## Set exercise
Output the lines below, from the first through the one containing "It says 6h23", as a Markdown table with the columns No. and Line, giving each row a number and skipping blank lines. Leave the pictures out of your answer.
──────────
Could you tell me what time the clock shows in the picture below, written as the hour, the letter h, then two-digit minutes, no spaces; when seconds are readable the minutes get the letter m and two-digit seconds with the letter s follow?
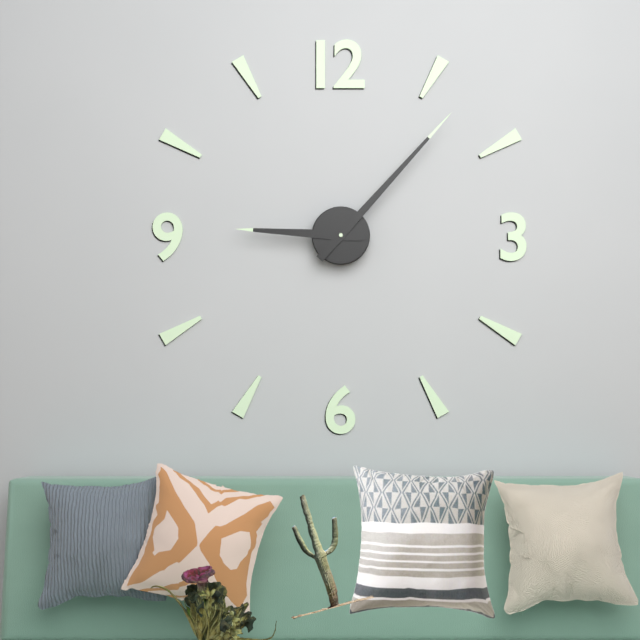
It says 9h07
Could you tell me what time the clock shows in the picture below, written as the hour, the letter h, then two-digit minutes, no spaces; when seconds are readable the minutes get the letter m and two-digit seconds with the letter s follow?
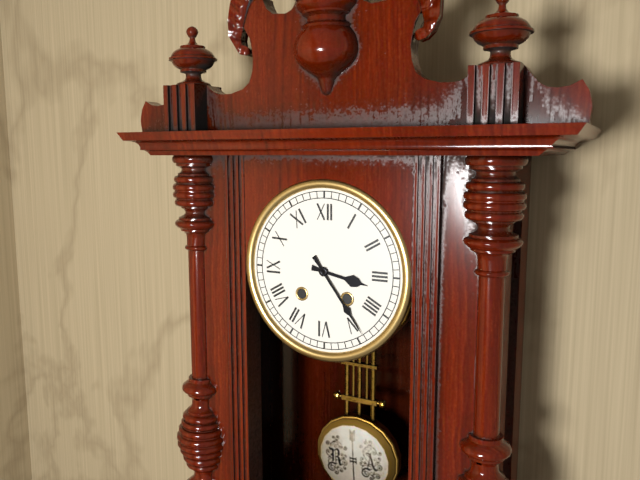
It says 3h24
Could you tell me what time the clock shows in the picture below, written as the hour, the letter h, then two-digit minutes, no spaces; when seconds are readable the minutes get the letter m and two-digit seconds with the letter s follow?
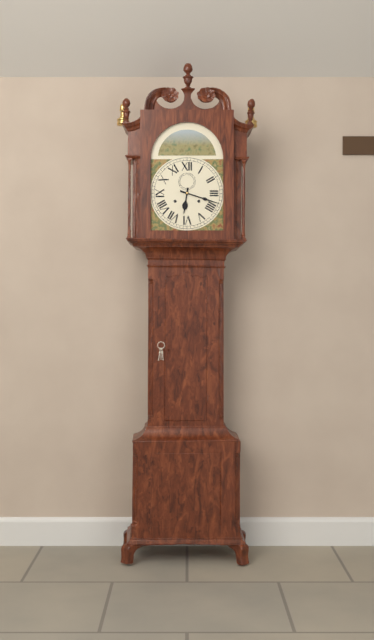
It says 6h18
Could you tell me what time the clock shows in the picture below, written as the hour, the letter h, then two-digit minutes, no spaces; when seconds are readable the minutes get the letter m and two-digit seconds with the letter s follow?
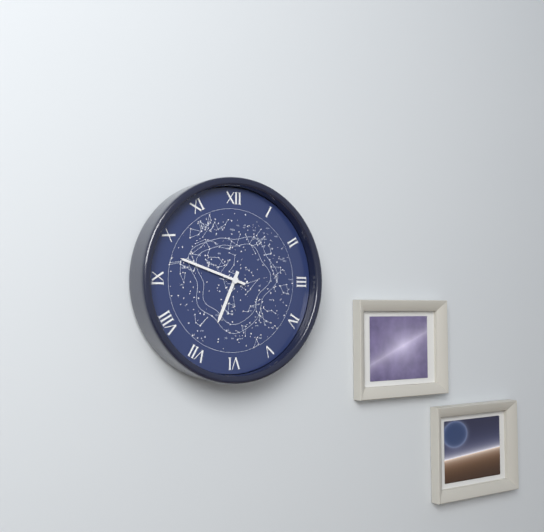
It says 6h48
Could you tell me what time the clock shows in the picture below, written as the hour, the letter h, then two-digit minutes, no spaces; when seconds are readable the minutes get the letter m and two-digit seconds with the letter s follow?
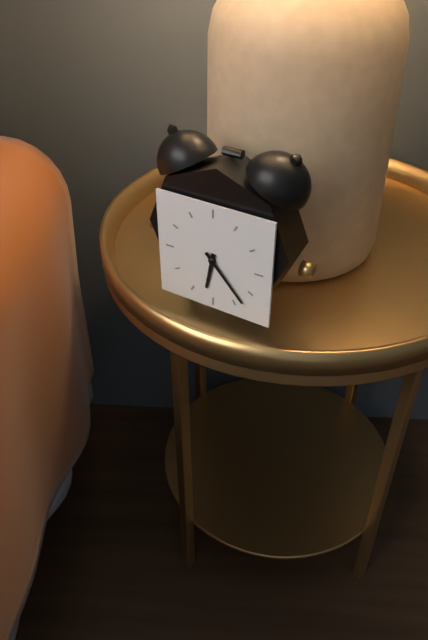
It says 6h23
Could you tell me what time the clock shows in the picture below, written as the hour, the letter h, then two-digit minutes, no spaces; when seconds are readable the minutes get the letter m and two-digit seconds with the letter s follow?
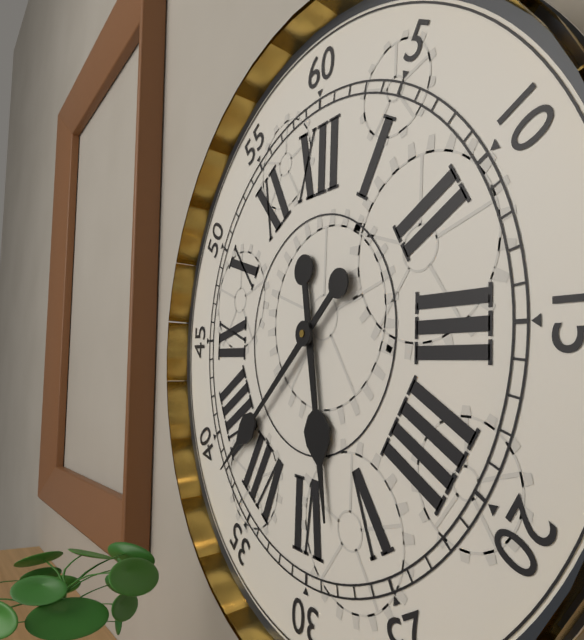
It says 5h38
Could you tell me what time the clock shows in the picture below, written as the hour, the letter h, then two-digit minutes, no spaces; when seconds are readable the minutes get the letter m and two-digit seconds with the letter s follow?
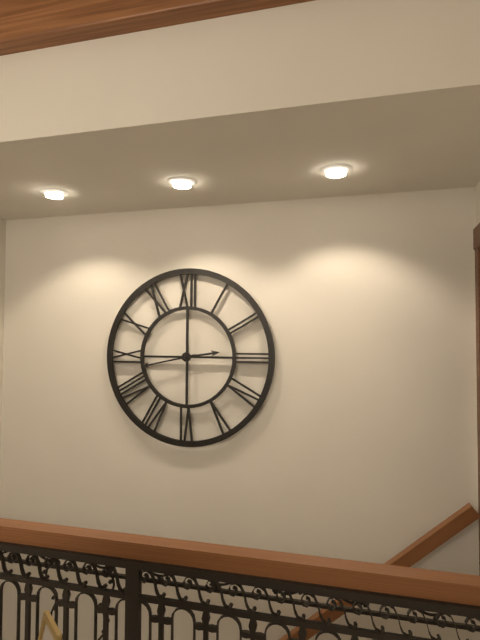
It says 2h43
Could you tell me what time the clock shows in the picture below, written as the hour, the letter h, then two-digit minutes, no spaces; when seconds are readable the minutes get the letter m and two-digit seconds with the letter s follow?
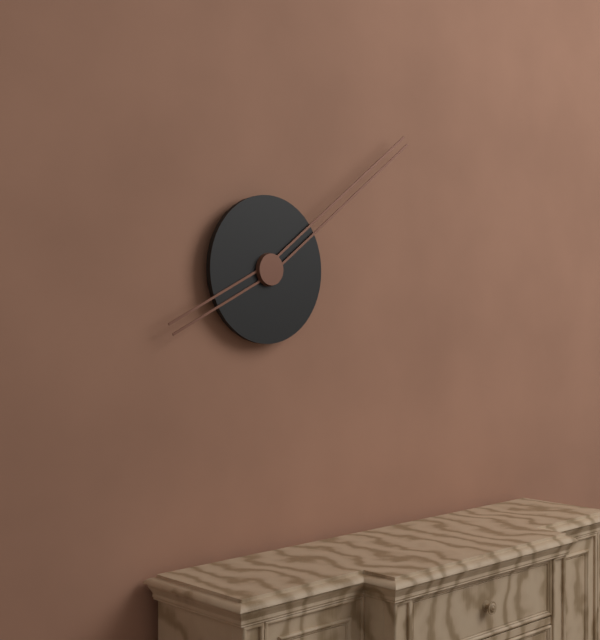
──────────
## Solution to this exercise
| No. | Line |
|---|---|
| 1 | Could you tell me what time the clock shows in the picture below, written as the hour, the letter h, then two-digit minutes, no spaces; when seconds are readable the minutes get the letter m and two-digit seconds with the letter s follow? |
| 2 | It says 9h07 |
| 3 | Could you tell me what time the clock shows in the picture below, written as the hour, the letter h, then two-digit minutes, no spaces; when seconds are readable the minutes get the letter m and two-digit seconds with the letter s follow? |
| 4 | It says 3h24 |
| 5 | Could you tell me what time the clock shows in the picture below, written as the hour, the letter h, then two-digit minutes, no spaces; when seconds are readable the minutes get the letter m and two-digit seconds with the letter s follow? |
| 6 | It says 6h18 |
| 7 | Could you tell me what time the clock shows in the picture below, written as the hour, the letter h, then two-digit minutes, no spaces; when seconds are readable the minutes get the letter m and two-digit seconds with the letter s follow? |
| 8 | It says 6h48 |
| 9 | Could you tell me what time the clock shows in the picture below, written as the hour, the letter h, then two-digit minutes, no spaces; when seconds are readable the minutes get the letter m and two-digit seconds with the letter s follow? |
| 10 | It says 6h23 |